Please don't jump to the conclusion that huge differences in the default memory allocation of tiny 100 line programs means there will be similar huge differences between ordinary large programs.
Notice that even for those tiny 100 line programs, the difference can be more like 2x when memory actually needs to allocated for the task.
"Compiler optimization" in this thread is referring to speeding up compilation time†, not runtime of generated code. Go produces fast code, but the go compiler does not generate that code particularly quickly.
† Which can be seen as a runtime cost for interpreter+JIT languages, but that's a different issue. We're talking time-to-steady-state when the interpreter is fed a file (which is something Javascript engine devs worry about a lot), not benchmark-speed-at-steady-state.
Compilers are sexy, but they're very much a solved problem.
This may be true for sequential languages, but is very much false for the compilation of concurrency and parallelism. It's basically not known how to do this well. Part of the problem is that CPU architectures with parallel features have not yet stabilised.
For sequential languages the problem has shifted: how can I get a performant compiler easily. The most interesting answer to this question is PyPy's meta-tracing, and that's work is from 2009, and far from played out.
> optimized scalar code performance has moved, what, maybe 40% over the last two decades
I'm not convinced. Raw single-thread number crunching performance is somewhere around _two to three fold_, clock-for-clock, on Intel x86, over that of 10-15 years ago. What methodology do you use to attribute only a fraction of those gains to language optimizers? And even if you are correct, why is it meaningful?
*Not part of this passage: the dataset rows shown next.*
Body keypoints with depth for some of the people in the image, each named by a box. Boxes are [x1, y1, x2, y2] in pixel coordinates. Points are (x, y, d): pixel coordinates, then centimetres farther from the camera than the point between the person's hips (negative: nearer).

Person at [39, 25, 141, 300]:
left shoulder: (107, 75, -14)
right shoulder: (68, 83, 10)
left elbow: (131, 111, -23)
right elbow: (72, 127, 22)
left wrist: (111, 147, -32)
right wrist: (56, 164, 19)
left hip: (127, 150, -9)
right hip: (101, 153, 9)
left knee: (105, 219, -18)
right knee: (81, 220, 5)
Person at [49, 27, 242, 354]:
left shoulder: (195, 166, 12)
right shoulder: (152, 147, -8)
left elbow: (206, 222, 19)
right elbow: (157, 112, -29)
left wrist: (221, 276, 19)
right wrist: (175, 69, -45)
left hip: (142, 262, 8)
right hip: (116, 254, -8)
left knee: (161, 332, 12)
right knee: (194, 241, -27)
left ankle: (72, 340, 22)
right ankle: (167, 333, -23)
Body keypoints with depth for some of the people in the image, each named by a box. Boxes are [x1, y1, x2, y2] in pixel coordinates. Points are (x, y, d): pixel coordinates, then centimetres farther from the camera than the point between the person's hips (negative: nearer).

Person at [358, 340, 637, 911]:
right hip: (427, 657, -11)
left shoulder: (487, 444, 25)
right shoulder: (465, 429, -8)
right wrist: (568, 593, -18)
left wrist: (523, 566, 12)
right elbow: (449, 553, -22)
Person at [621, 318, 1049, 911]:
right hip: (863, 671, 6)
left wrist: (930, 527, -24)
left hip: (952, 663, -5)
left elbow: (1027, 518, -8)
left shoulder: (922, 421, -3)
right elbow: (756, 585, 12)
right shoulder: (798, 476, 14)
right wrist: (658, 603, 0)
Who is going to have invested energy in optimising the shit out of mundane codegen when hardware performance will have just come and stolen your thunder a few months later?
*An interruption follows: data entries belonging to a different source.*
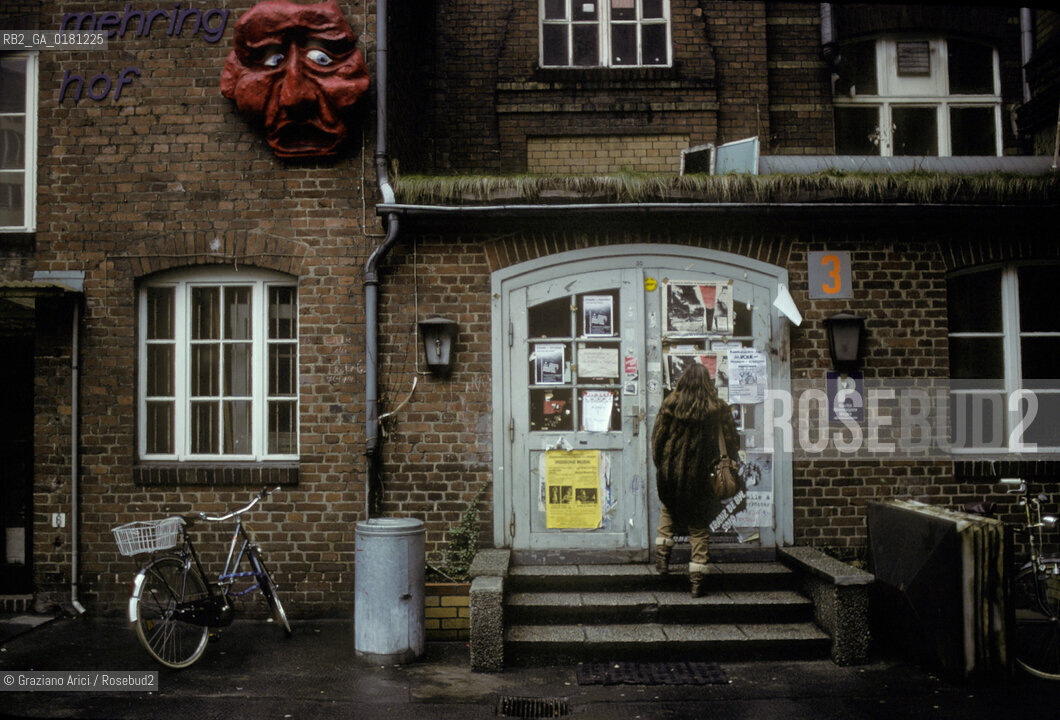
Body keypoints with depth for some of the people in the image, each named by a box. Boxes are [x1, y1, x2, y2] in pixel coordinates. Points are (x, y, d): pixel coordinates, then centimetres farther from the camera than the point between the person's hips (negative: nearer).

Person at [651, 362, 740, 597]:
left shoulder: (671, 404, -7)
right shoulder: (719, 408, -6)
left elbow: (657, 437, -2)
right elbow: (732, 441, 0)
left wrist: (660, 465, 10)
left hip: (671, 470, 0)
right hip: (701, 474, 0)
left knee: (668, 509, 28)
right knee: (699, 525, 9)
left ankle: (663, 554, 15)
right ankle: (697, 578, 6)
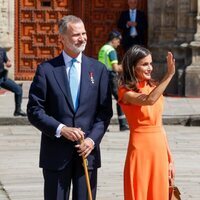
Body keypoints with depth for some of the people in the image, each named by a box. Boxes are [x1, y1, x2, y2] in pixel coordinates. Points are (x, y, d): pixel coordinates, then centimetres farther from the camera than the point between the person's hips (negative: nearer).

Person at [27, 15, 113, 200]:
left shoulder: (98, 69, 7)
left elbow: (105, 111, 5)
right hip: (56, 154, -2)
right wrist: (61, 129, -15)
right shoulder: (46, 70, 0)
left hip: (87, 150, 2)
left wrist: (93, 139, -8)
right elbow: (34, 110, -3)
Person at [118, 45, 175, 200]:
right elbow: (149, 100, -28)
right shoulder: (126, 92, -7)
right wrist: (170, 74, -31)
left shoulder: (153, 87, 12)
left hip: (159, 150, 6)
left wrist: (169, 159, 14)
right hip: (140, 148, -6)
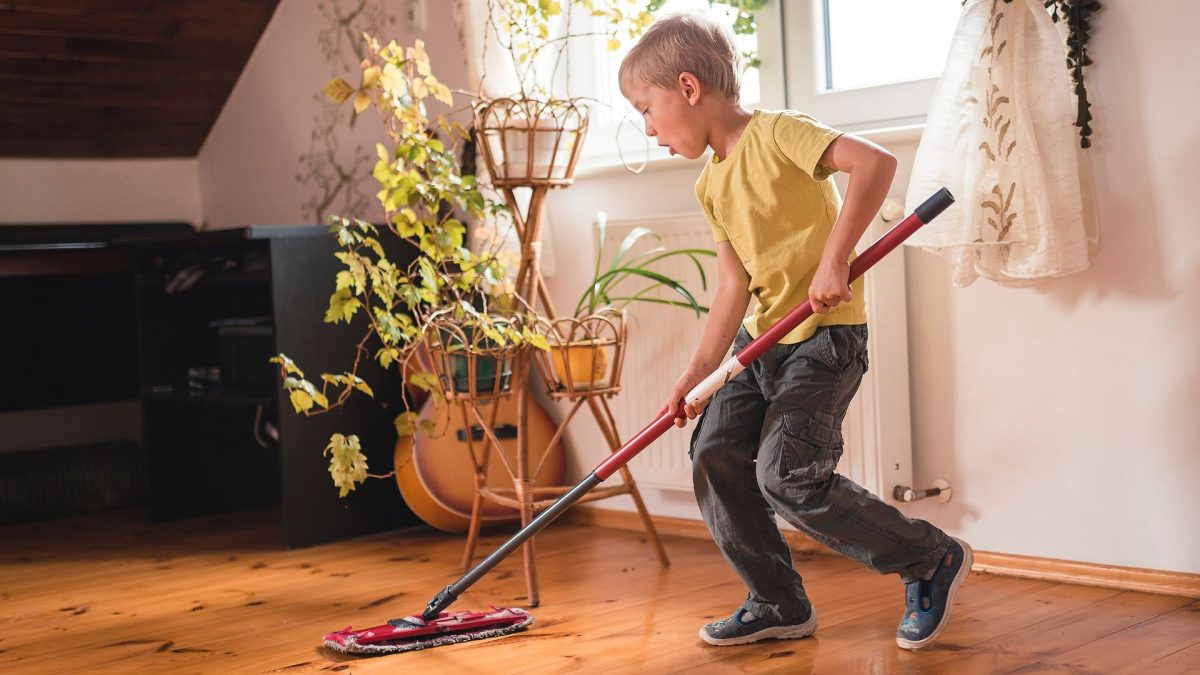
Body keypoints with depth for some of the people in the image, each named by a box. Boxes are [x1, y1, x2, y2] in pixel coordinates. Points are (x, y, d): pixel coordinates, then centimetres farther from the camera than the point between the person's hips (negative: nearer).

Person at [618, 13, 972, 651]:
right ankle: (779, 605, 16)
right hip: (759, 337, 9)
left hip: (824, 334, -8)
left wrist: (834, 258, -29)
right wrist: (696, 374, -5)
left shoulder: (776, 133, -15)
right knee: (714, 459, 1)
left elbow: (874, 161, -29)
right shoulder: (711, 185, 9)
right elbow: (734, 288, 4)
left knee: (786, 477, -16)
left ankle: (933, 559, 2)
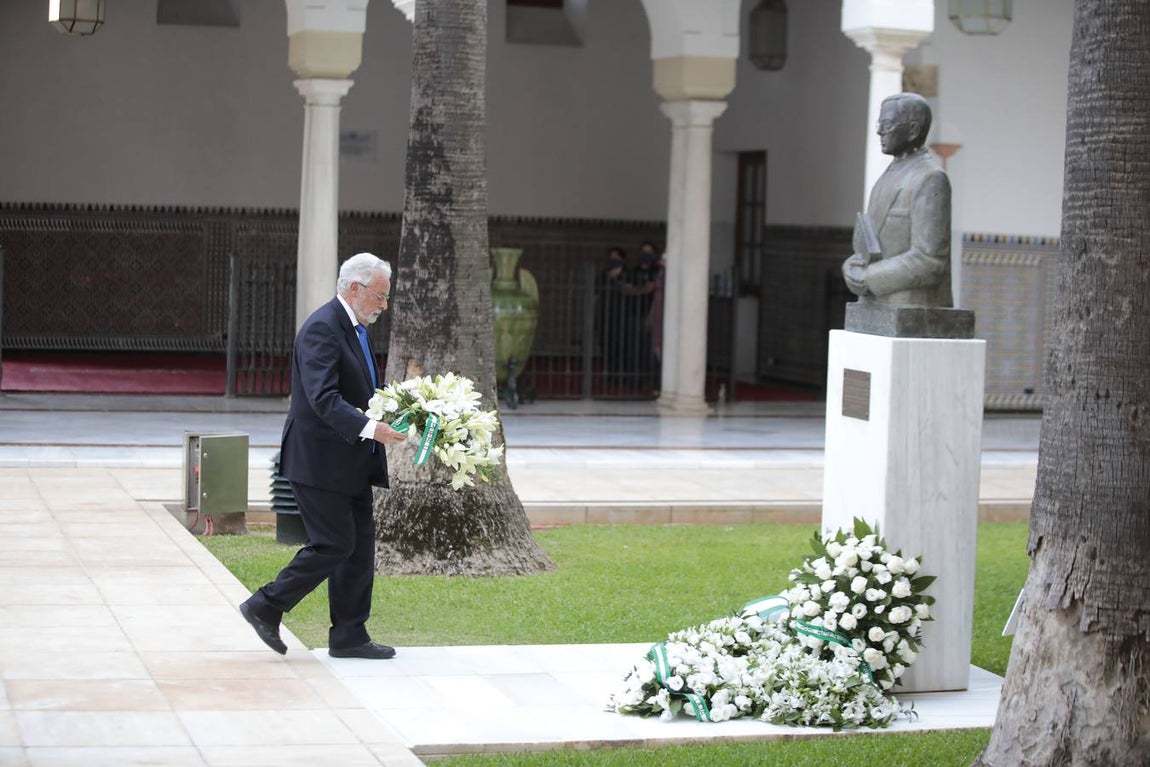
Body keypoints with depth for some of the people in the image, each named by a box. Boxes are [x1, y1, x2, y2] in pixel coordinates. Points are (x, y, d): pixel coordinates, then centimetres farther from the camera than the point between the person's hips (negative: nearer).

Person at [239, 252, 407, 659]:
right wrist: (369, 427, -35)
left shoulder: (355, 328, 16)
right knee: (333, 545, -8)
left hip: (351, 463, 10)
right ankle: (265, 607, 7)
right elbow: (323, 399, -26)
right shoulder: (322, 328, -17)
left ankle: (349, 636, 14)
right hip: (320, 461, -10)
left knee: (360, 545, 8)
The problem we have now is that CPUs are gaining ever more complex behaviour, peculiarities, and sensitivities. I'd say compiler engineering is far from a "solved problem", even for statically-typed languages.
> The problem we have now is that CPUs are gaining ever more complex behaviour, peculiarities, and sensitivities.
With mainstream CPUs, exactly the opposite is happening. CPUs are getting more complex under the hood, but less sensitive to code quality. For example, a lot of the scheduling hazards in the P6 microarchitecture have been eliminated in subsequent iterations. Branch delay slots are a thing of the distant past, so are pipeline bubbles for taken branches, indirect branch prediction is extremely capable, even the penalty on unaligned accesses is minimal.
Well, sure, but SIMD more than compensates for all of that, given how hard autovectorization is. In fact, I think with things like AVX and NEON becoming ubiquitous, you can get more benefit out of writing in assembly (or intrinsics) than any time I can think of in the past 10 years.
> Compilers are sexy, but they're very much a solved problem
No they're not, and won't be for long (ever?). However it does not matter because they are "good enough".
Compilers are driven by heuristics which provide "reasonable" results in most cases for common architectures. But they still leave a lot on the table. Compiler writers have to trade compile-time with execution-time.
Now we're not talking about an order of magnitude, but rather ~20%-30% in some workloads. When it matters (I guess for people like Google/Facebook/Amazon/... it translates in electricity bill and a number of racks to add to the datacenter) people may have to get down to the assembly level for a very small (and hot) part of the program.
But considering that optimized scalar code performance has moved, what, maybe 40% over the last two decades, I'm going to say "not much". Compilers are sexy, but they're very much a solved problem. If we were all forced to get by with the optimized performance we saw from GCC 2.7.2, I think we'd all survive. Most of us wouldn't even notice the change.